Metgasco Ltd (ASX – MEL) has announced a conditional heads of agreement to sell its 25% non-operated interest in two producing gas fields within the Southern Flank of the Cooper Eromanga Basin. The assets involved include the Odin Gas Field, straddling the South Australia–Queensland border, and the Vali Gas Field located in Queensland. The buyer, Vintage Energy Ltd, will pay $5.9 million subject to customary adjustments upon completion.

Complex Conditions and Liabilities

The transaction is contingent on several pre-conditions, including Vintage securing sufficient funding by late December 2025 and completing the purchase of a 25% interest from Bridgeport (Cooper Basin) Pty Ltd by February 2026. Vintage will also assume liabilities tied to the assets, notably a $3.39 million remaining gas prepayment obligation to AGL under the Vali Gas Field Gas Supply Agreement. However, certain private royalty obligations linked to Metgasco’s director-associated entity will remain with Metgasco.

Shareholder and Regulatory Approvals Ahead

Given the sale represents a disposal of Metgasco’s main undertaking, shareholder approval under ASX Listing Rule 11.2 is required. An extraordinary general meeting is scheduled for 29 December 2025 to seek this approval. The deal also depends on ministerial and third-party consents, including from AGL. The Metgasco board has expressed support for the transaction, citing insufficient cash flow from recent production uplift efforts and the strategic need to reduce debt.

Post-Transaction Outlook

Following completion, Metgasco will no longer hold substantial assets or operations and plans to identify new business opportunities within six months to maintain its ASX listing. The proceeds from the sale will be used primarily to repay existing debt to Glennon Small Companies Ltd.
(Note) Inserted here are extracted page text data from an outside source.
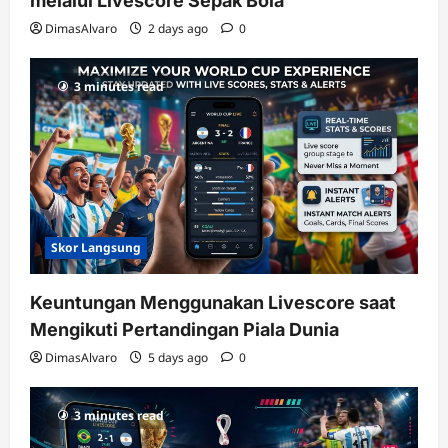
melalui Livescore Sepak Bola
DimasAlvaro
2 days ago
0
3 minutes read
Skor Langsung
Keuntungan Menggunakan Livescore saat
Mengikuti Pertandingan Piala Dunia
DimasAlvaro
5 days ago
0
3 minutes read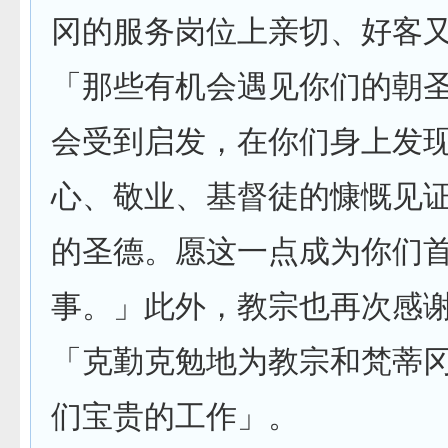
冈的服务岗位上亲切、好客
「那些有机会遇见你们的朝
会受到启发，在你们身上发
心、敬业、基督徒的慷慨见
的圣德。愿这一点成为你们
事。」此外，教宗也再次感
「克勤克勉地为教宗和梵蒂
们宝贵的工作」。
The company faces a critical period as it transitions from its current asset base to new ventures, with market watchers keen to see how it navigates this transformation.

Bottom Line?

Metgasco’s asset sale marks a pivotal restructuring phase, with future growth hinging on successful new acquisitions.

Questions in the middle?

  • Will Vintage Energy secure the necessary funding and approvals to complete the deal?
  • What new assets or business opportunities will Metgasco pursue post-sale?
  • How will the assumption of liabilities by Vintage impact operational performance in the Cooper Basin?